Adil Sirkecioğlu

Ayaklanmada Gözden Kaçanlar

Mısır’daki ayaklanma ilk hedefine ulaşmış gözüküyor. Nam salmış firavunlar ülkesi, bir diktatörünü daha piramitlerin altına gömdü. Tüm insanlığın ortak dileği sonuncu olması. Mübarek son diktatör olarak ülke tarihindeki yerini alırsa, insanlık Mısır gibi önemli bir mevzi kazanmış olacak. 
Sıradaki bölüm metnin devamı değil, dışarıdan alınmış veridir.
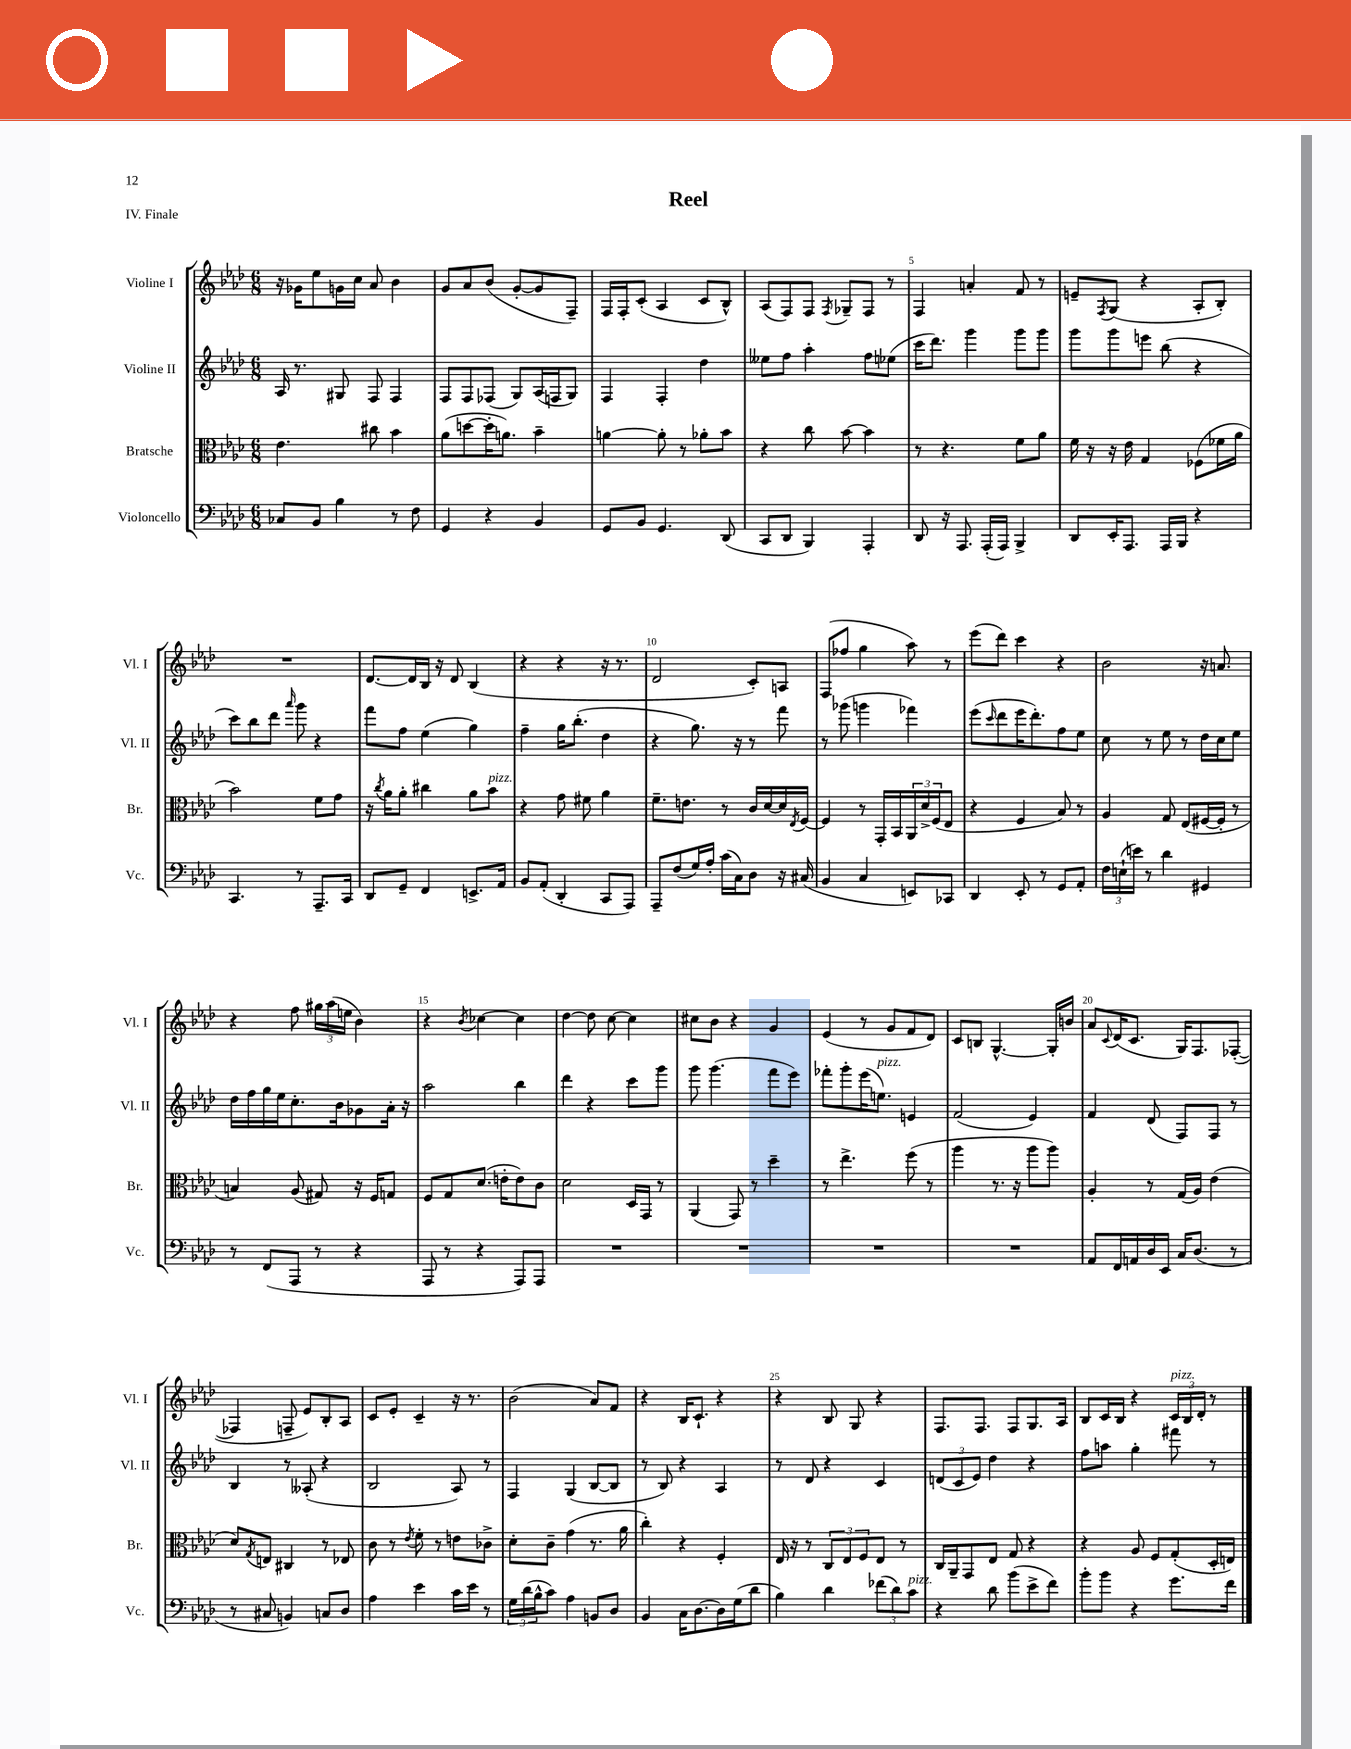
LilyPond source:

\header { title = "Reel" piece = "IV. Finale" }
<<
\new StaffGroup <<
\new Staff = "s0" \with { instrumentName = "Violine I" shortInstrumentName = "Vl. I" } {
    \clef treble \key aes \major \numericTimeSignature \time 6/8
    r16 ges'16 ees''8 g'16 c''16 aes'8 bes'4 |
    g'8 aes'8 bes'8( g'8~-. g'8 f8--) |
    f16 f16-. c'8-.( aes4 c'8 bes8-^) |
    aes8( f8) f8 \acciaccatura { f8 } ges8-- f8 r8 |
    f4 a'4-. f'8 r8 |
    e'8-- \acciaccatura { f8 } g8( r4 aes8-. bes8-.) |
    R2. |
    des'8.~ des'16 bes16 r16 des'8 bes4( |
    r4 r4 r16 r8. |
    des'2 c'8-.) a8 |
    f8( fes''8 g''4 aes''8) r8 |
    ees'''8( des'''8) c'''4 r4 |
    bes'2 r16 a'8. |
    r4 f''8 \tuplet 3/2 { gis''16 aes''16( e''16 } bes'4) |
    r4 \acciaccatura { bes'8 } ces''4~ ces''4 |
    des''4~ des''8 c''8~ c''4 |
    cis''8 bes'8 r4 g'4 |
    ees'4( r8 g'8 f'8 des'8) |
    c'8 b8 g4.~-^ g16-. b'16 |
    aes'8 \appoggiatura { c'8 } des'16( c'8. g16) f8. fes8~-.( |
    fes4 f8-- ees'8) bes8-. aes8 |
    c'8 ees'8-. c'4-- r16 r8. |
    bes'2( aes'8) f'8 |
    r4 bes16 c'8.-! r4 |
    r4 bes8 g8 r4 |
    f8. f8. f8 g8. aes16 |
    bes8 c'16 bes16 r4 \tuplet 3/2 { c'16^\markup { \italic "pizz." } bes16 des'16-. } r8 \bar "|." |
}
\new Staff = "s1" \with { instrumentName = "Violine II" shortInstrumentName = "Vl. II" } {
    \clef treble \key aes \major \numericTimeSignature \time 6/8
    aes16 r8. gis8 f8 f4 |
    f8 f8 fes8( g8) aes16( f16 g8) |
    f4 f4-. des''4 |
    eeses''8 f''8 aes''4-. f''8 ees''8( |
    c'''16 des'''8.) g'''4 g'''8 g'''8 |
    g'''8 g'''8 e'''8 bes''8( r4 |
    c'''8) bes''8 des'''8 \grace { aes'''16 } g'''8 r4 |
    f'''8 f''8 ees''4( g''4) |
    f''4-- g''16 bes''8.-.( des''4 |
    r4 g''8.) r16 r8 f'''8 |
    r8 ges'''8( g'''4 fes'''4) |
    ees'''8( \grace { c'''16 } des'''8 ees'''16 des'''8.-.) f''8 ees''8 |
    c''8 r8 ees''8 r8 des''16 c''16 ees''8 |
    des''16 f''16 g''16 ees''16 c''8.-. bes'16 ges'8 aes'16-. r16 |
    aes''2 bes''4 |
    des'''4 r4 c'''8 g'''8 |
    g'''8 g'''4.( f'''8 ees'''8) |
    fes'''8-. g'''8-. ees'''16( e''8.^\markup { \italic "pizz." }) e'4 |
    f'2( ees'4) |
    f'4 des'8( f8) f8 r8 |
    bes4 r8 aeses8-.( r4 |
    bes2 aes8) r8 |
    f4 g4( bes8~ bes8 |
    r8 bes8) r4 aes4 |
    r8 des'8 r4 c'4 |
    \tuplet 3/2 { d'8( c'8 ees'8) } des''4 r4 |
    f''8 a''8 g''4-. fis'''8 r8 \bar "|." |
}
\new Staff = "s2" \with { instrumentName = "Bratsche" shortInstrumentName = "Br." } {
    \clef alto \key aes \major \numericTimeSignature \time 6/8
    ees'4. cis''8 bes'4 |
    aes'8( d''8~ d''16-. a'8.) bes'4-- |
    a'4~ a'8-. r8 aes'8-. bes'8 |
    r4 c''8 bes'8~ bes'4 |
    r8 r4. f'8 aes'8 |
    f'16 r16 r16 ees'16 g4 fes8( fes'16 aes'16 |
    bes'2) f'8 g'8 |
    r16 \acciaccatura { c''8 } aes'16 aes'8-. cis''4 aes'8 bes'8^\markup { \italic "pizz." } |
    r4 g'8 fis'8 aes'4 |
    f'8.-- e'8. r8 c'16 des'16~ des'16 \acciaccatura { ees8 } f16~ |
    f4 r8 g,16-. bes,16 \tuplet 3/2 { aes,16 des'16-> f16( } ees8 |
    r4 f4 bes8) r8 |
    aes4 g8 ees8( fis16~ fis16-. r8 |
    b4) aes8( gis8) r16 f16 g8 |
    f8 g8 des'8.( e'16-. e'8) c'8 |
    des'2 des16 g,16 r8 |
    aes,4( g,8) r8 des''4-- |
    r8 ees''4.-> f''8( r8 |
    aes''4 r8. r16 aes''8 aes''8) |
    aes4-. r8 g16( aes16) ees'4( |
    des'8) \acciaccatura { g8 } e8 cis4 r8 ees8 |
    c'8 r8 \acciaccatura { ees'8 } f'8-. r8 e'8 ces'8-> |
    des'8-. c'8-- g'4( r8. aes'16 |
    c''4-.) r4 f4-. |
    ees16 r16 r8 \tuplet 3/2 { c8 ees8 f8 } ees8 r8 |
    c16 aes,16-- g,8 ees8 g8 r4 |
    r4 aes8 f8 g8-.( des16-. e16) \bar "|." |
}
\new Staff = "s3" \with { instrumentName = "Violoncello" shortInstrumentName = "Vc." } {
    \clef bass \key aes \major \numericTimeSignature \time 6/8
    ces8 bes,8 bes4 r8 f8 |
    g,4 r4 bes,4 |
    g,8 bes,8 g,4. des,8( |
    c,8 des,8 bes,,4) aes,,4-. |
    des,8 r16 aes,,8. aes,,16-.( aes,,16) bes,,4-> |
    des,8 ees,16-. aes,,8. aes,,16 bes,,16 r4 |
    c,4. r8 aes,,8.-- c,16 |
    des,8 g,8-- f,4 e,8.-> aes,16 |
    bes,8 aes,8-.( des,4-. c,8 aes,,8) |
    aes,,8-- f8( g16) aes16-. c'16( c16) des8 r16 cis16( |
    bes,4 c4 e,8) ces,8 |
    des,4 ees,8-. r8 g,8 aes,8-. |
    \tuplet 3/2 { f16 e16-!( e'16) } r8 des'4 gis,4 |
    r8 f,8( aes,,8 r8 r4 |
    aes,,8 r8 r4 aes,,8) aes,,8 |
    R2. |
    R2. |
    R2. |
    R2. |
    aes,8 f,16 a,16 des16 ees,16 c16 des8.( r8 |
    r8 cis8 b,4) c8 des8 |
    aes4 ees'4 c'16 ees'16 r8 |
    \tuplet 3/2 { g16 des'16( bes16-^ } c'8) aes4 b,8 des8 |
    bes,4 c16 des8.~ des16 g16( des'8 |
    bes4) des'4 \tuplet 3/2 { fes'8( des'8) c'8^\markup { \italic "pizz." } } |
    r4 des'8 bes'8( ees'8-> f'8) |
    bes'8-. bes'8 r4 g'8. f'16 \bar "|." |
}
>>
>>
\layout { \context { \Score \override BarNumber.break-visibility = ##(#f #t #t) barNumberVisibility = #(every-nth-bar-number-visible 5) } }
Mısır’daki gelişmeler, iletişim teknolojisi sayesinde adım adım izleniyor. İleride kirlenmezse, şimdilik çok temiz gözüktüğünü kabul etmeliyiz. Kadına, çocuğa, cana, mala, ırza, namusa, karşıt görüşlüye, dikta heveslilerine zarar verme niyet ve düşüncesi yok. Herhangi bir plan çerçevesinde hareket edilmediği için artan özgürlük havası bile yeterli görülüyor. Yağmaya tenezzül edilmediği gibi, kıtlık içindekiler daha fazla kıtlık çekmeye hazırlıklı olduklarını ispatladılar. Bu haliyle, kitaplardan okuduğumuz Fransız İhtilaline çağdaşlık dersi vermeye aday. Nil Nehrinin dışarıdan kirletilmediği sürece berrak, duru ve temiz olarak akacağına eminim.
Ben dâhil, beğenmediğimiz Araplar demokrasi ve insanlık dersi veriyor. Mısır ordusu yasalardan aldığı yetkiyi kullanıp, darbe yapmadı. Eylül’de yapılacak seçimlere kadar hakemlik görevini üstlendi. Bağnaz, yobaz, dinci, örümcek kafalı olarak gördüklerimiz Tahrir Meydanı’nda tarih yazdılar. Cuma namazı kılınırken Hıristiyanların, ayin yapılırken Müslümanların bir diğerini korumaya ve savunmaya alması hoşgörünün en üst noktası. Kendi adıma utanmadım desem yalan olur. Benim ülkemde de vatandaş bazında mezhep, din, dil, ırk düşmanlığı yokken; varmış gibi gösterilmesinin sebeplerini düşündüm durdum. Benden fazla vatanı sevdiği iddiasındaki devlet görevlilerinin, kendilerine vazife çıkarmalarının sonucu olduğuna kanaat getirdim.
Yakın tarihime kara leke olarak düşen; darbelerin, sağ – sol çatışmalarının, Çorum – Maraş – Madımak katliamlarının, Kürt sorununun toplumsal barışımızı bozamamış olmasıyla teselli buluyorum. Devlet adına hareket eden kirli ellerin, dış ajanların oyunlarına rağmen sağlam çıktık, yıkılmadık. Alevi katliamları ispatlanamamış olmasına rağmen, Ülkücülere havale edilmeye çalışıldı, tutmadı. Tutsaydı, iz bıraksaydı bugün Ulusalcılarla birlikte hareket edebilmek mümkün olmazdı.